Of the Rs 43,000 crore dues after the moratorium, the regular AGR (adjusted gross revenue) and spectrum-related dues would be Rs 9,100 crore and Rs 16,500 crore, respectively, whereas the deferred AGR and spectrum dues from the moratorium will be Rs 7,400 crore and Rs 10,000 crore, respectively. As part of the reform package, operators can ask the government to convert pending deferred regulatory dues into equity again, but that will only be at the discretion of the government.

In fact, comments from Moondra during the call with analysts also hint towards Vodafone Idea choosing to avail a second round of equity conversion. “The reforms package also provides that these instalments can be converted to equity and the adjustments can be made for each and every instalment independently post the moratorium period. So, when one looks at these instalments, these are to be seen a little differently. One is the regular stream of instalments and the second is the instalments arising out of the deferment, which is governed by the reforms package and they may have somewhat dispensed implications going forward,” Moondra said.

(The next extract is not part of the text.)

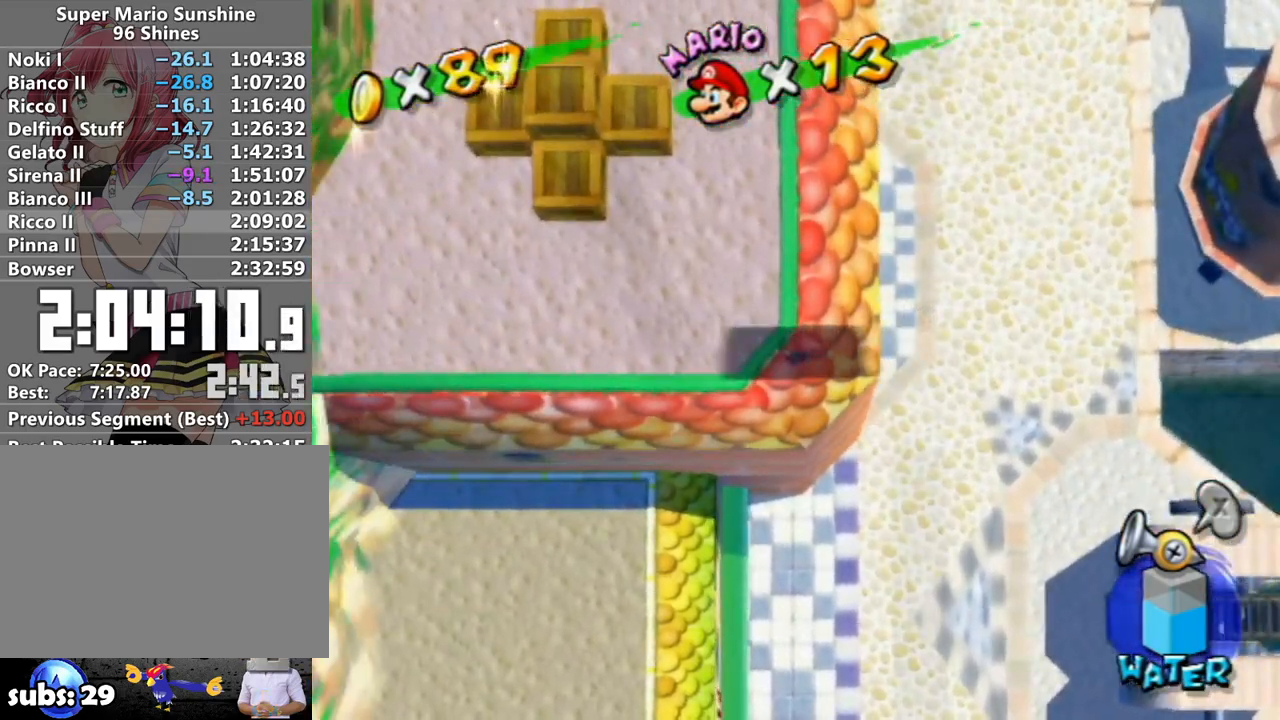
{"buttons": [], "left_stick": "up-left", "right_stick": "center", "events": [[233, "left_stick", "down"], [233, "right_stick", "down-right"], [300, "right_stick", "center"], [333, "left_stick", "left"], [383, "left_stick", "up-left"]]}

JPMorgan said its “base case remains that Vodafone Idea will be a going concern”. “…we assume in the long term that a part of outstanding debt on spectrum and AGR will also be equitised by the government. While headline sub losses sustain, key driver for the stock post equitisation of part government debt is debt refinancing and capital infusion in the medium term,” it said.

Citi said in a note that VIL’s overall leverage “remains a significant concern, with considerable uncertainty on the ability of the company to meet its enhanced payments to the government after the moratorium period ends”.

Vodafone Idea’s board has in the past approved a fundraise of about Rs 25,000 crore, out of which the company has received around Rs 5,000 crore from its promoter group. According to experts, the company would need around Rs 40,000-60,000 crore to get back on track.

At the end of the December quarter, the company’s cash balance was Rs 160 crore, and to grow its cashflows it would require significant tariff hikes. The company is yet to launch 5G services, which is also dependent on the fundraise.

“We await fundraising for capex and 5G rollout. The huge $28 billion debt despite equity and the moratorium adds multiple risks,” CLSA said.

Vodafone Idea’s net loss for the October-December quarter rose to Rs 7,990 crore from Rs 7,595.5 crore in the preceding quarter. The company’s revenues missed estimates and rose marginally sequentially to Rs 10,620.6 crore. Vodafone Idea lost 5.8 million mobile subscribers, taking its subscriber base to 228.6 million at the end of December.